Peacefully they will die, peacefully they will expire in your name and beyond the grave they will find only death. But we will keep the secret, and for their own happiness we will entice them with a heavenly and eternal reward.

And if, as prophesied, Christ returns victorious, “you will come with your chosen ones, with your proud and mighty ones, but we will say that they saved only themselves, while we have saved everyone … And we, who took their sins upon ourselves for their happiness, we will stand before you and say, “Judge us if you can and dare.”

He concludes by saying that they will burn him at the stake tomorrow, and the same crowd that welcomed him earlier that day will help pile up the coals. Christ says nothing through all of this, but when the Grand Inquisitor concludes, kisses him on the lips. The Inquisitor then lets him go, telling him, “Go and do not come again.” (Until I heard it spoken, it never occurred to me that the Inquisitor’s final admonishment might have been intended as a twist on John 8:11, when Christ tells the adulterous woman, “Go and sin no more.”)

I found the performance absolutely riveting.

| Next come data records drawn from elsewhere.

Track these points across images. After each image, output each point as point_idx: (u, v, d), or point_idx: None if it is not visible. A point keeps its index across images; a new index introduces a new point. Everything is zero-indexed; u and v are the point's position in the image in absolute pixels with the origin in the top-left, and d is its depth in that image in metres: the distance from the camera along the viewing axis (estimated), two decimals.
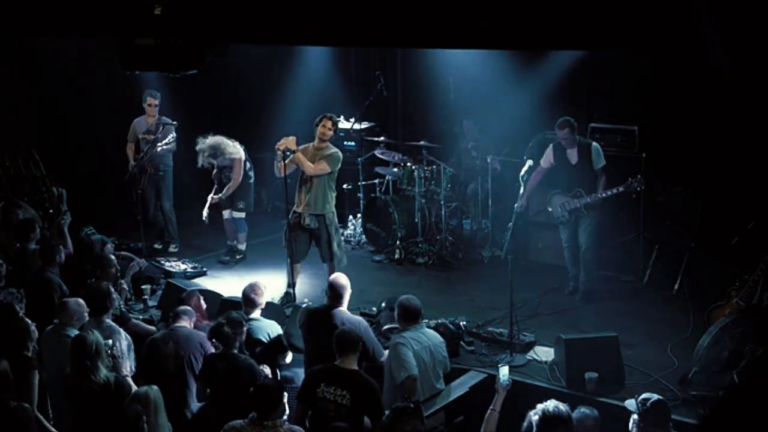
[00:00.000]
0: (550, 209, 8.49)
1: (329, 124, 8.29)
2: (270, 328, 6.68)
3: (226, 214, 9.69)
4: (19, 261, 8.27)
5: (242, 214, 9.65)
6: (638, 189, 7.90)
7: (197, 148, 9.29)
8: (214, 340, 6.17)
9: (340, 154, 8.40)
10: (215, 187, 9.61)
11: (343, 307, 6.69)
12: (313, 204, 8.30)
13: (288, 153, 8.14)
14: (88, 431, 5.83)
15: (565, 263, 8.60)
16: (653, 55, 7.72)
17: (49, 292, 7.34)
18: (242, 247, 9.77)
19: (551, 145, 8.35)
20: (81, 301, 6.70)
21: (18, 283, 7.93)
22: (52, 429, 5.80)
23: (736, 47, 4.37)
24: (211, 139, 9.27)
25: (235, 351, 6.06)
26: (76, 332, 6.33)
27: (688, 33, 4.62)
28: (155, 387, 5.54)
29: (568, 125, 8.08)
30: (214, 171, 9.62)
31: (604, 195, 8.05)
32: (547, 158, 8.35)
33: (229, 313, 6.28)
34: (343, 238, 8.80)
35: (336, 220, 8.51)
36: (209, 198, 9.57)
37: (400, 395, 6.00)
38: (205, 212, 9.54)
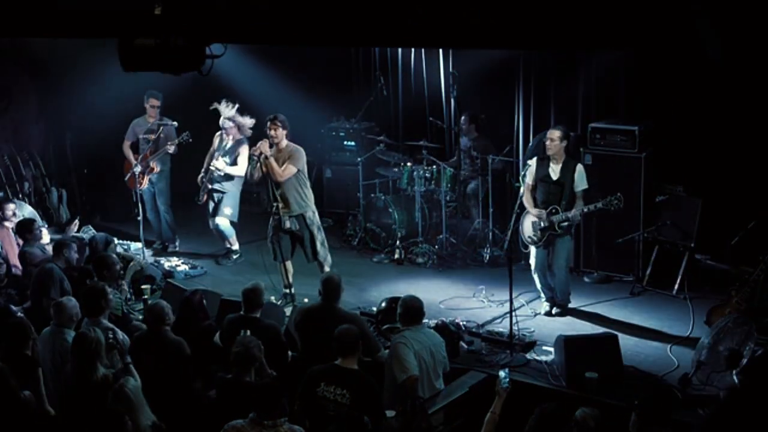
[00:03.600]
0: (520, 229, 8.16)
1: (271, 125, 8.26)
2: (270, 328, 6.67)
3: (210, 223, 9.68)
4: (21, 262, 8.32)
5: (226, 221, 9.58)
6: (618, 207, 7.65)
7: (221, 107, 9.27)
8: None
9: (302, 150, 8.36)
10: (203, 170, 9.57)
11: (339, 305, 6.69)
12: (289, 205, 8.30)
13: (262, 157, 8.13)
14: (87, 429, 5.84)
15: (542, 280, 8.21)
16: (651, 49, 7.69)
17: (48, 283, 7.36)
18: (236, 247, 9.76)
19: (535, 159, 8.12)
20: (72, 299, 6.70)
21: (18, 283, 7.97)
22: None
23: (731, 40, 4.38)
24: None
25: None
26: (72, 332, 6.35)
27: (685, 29, 4.63)
28: (129, 379, 5.57)
29: (560, 130, 7.90)
30: (200, 176, 9.60)
31: (582, 211, 7.75)
32: (531, 173, 8.09)
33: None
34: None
35: (317, 218, 8.50)
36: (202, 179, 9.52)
37: (401, 395, 6.01)
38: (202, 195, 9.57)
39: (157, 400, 5.99)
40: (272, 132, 8.26)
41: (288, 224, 8.31)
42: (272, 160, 8.18)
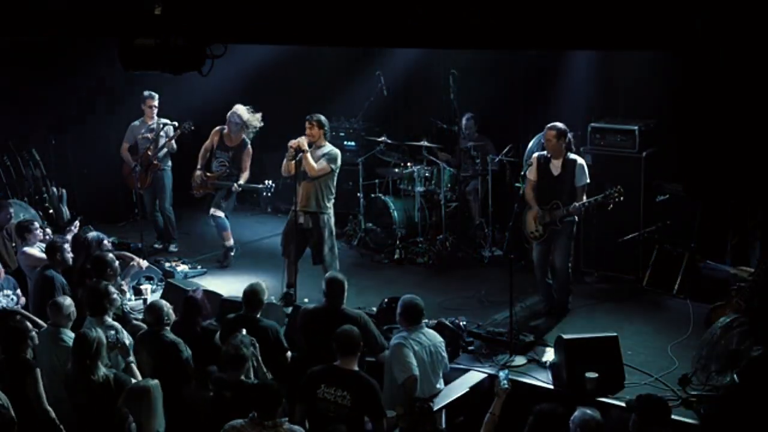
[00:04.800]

Bruce Meyers as the Grand Inquisitor delivered an hour-long monologue with passion and fire, capturing both the Inquisitor’s terrifying ruthlessness as well as his twisted and condescending sense of compassion. Jake Smith, as Christ, had probably the harder job, sitting still and listening intently, without saying a word, not even moving until the final kiss.

It was an improvement over the book, actually. Meyers was credited as the “Narrator,” not as the Inquisitor, because the story is told in the third person, up until the Inquisitor begins talking to Christ, at which point it just becomes one long monologue. So Meyers sets the scene and tells the story of Christ in the street, then puts on a long black cloak and enters the character of the Inquisitor.

In the so-called novel, the story is told by the “bad brother,” Ivan, to the “good brother,” Alyosha. It’s a poem he planned to write, but never did, and he tells Alyosha the whole story. The monologue concludes when the Inquisitor says, “Tomorrow I shall burn you. Dixi.” (“Dixi” is Latin for “I have spoken.”) At that point in the book, Alyosha can no longer contain himself and argues with Ivan, and the story is interrupted. The coda, when Christ kisses the Inquisitor and the Inquisitor lets him go, is explained in dialog between the two of them, following which Ivan immediately repudiates the whole thing. “But it’s nonsense, Alyosha, it’s just the muddled poem of a muddled student who never wrote two lines of verse.”

My overall problem with The Brothers Karamazov is that it isn’t really a novel, it’s a bunch of philosophical discourses forced through the mouths of artificial and annoying characters, with ludicrous plot action strewn around here and there, like the sad little bushes in a concrete Midtown plaza, to justify calling it a novel. Stripping away all the novelistic trappings made the monologue much more compelling, as did, of course, Meyers’s performance.

It’s also well worth thinking about in light of my post yesterday. The Inquisitor represents the ultimate in cynicism (as does Ivan, just less compellingly) — the belief that humanity cannot handle freedom, but instead prefers to be coddled by ruthless authoritarians. The song I mentioned yesterday, “Dear Leader,” the one I removed from my Myspace page, took exactly that viewpoint.

Of course, Dostoevsky, with that final kiss, rejected the viewpoint as well. The Inquisitor does not change his mind, but clearly, Christ was the victor in the exchange, without having said a word.

In any case, we enjoyed the performance, as well as an overpriced but rather excellent vegetarian meal at Counter. Afterward, we went to the Strand because I really wanted to pick up a King James bible. I was hoping for a used one, but instead got a modern “study bible” with all sorts of fancy maps and such. WORDS OF CHRIST IN RED! Oh and also ten pounds of H.L. Mencken, (The American Language and its two supplements).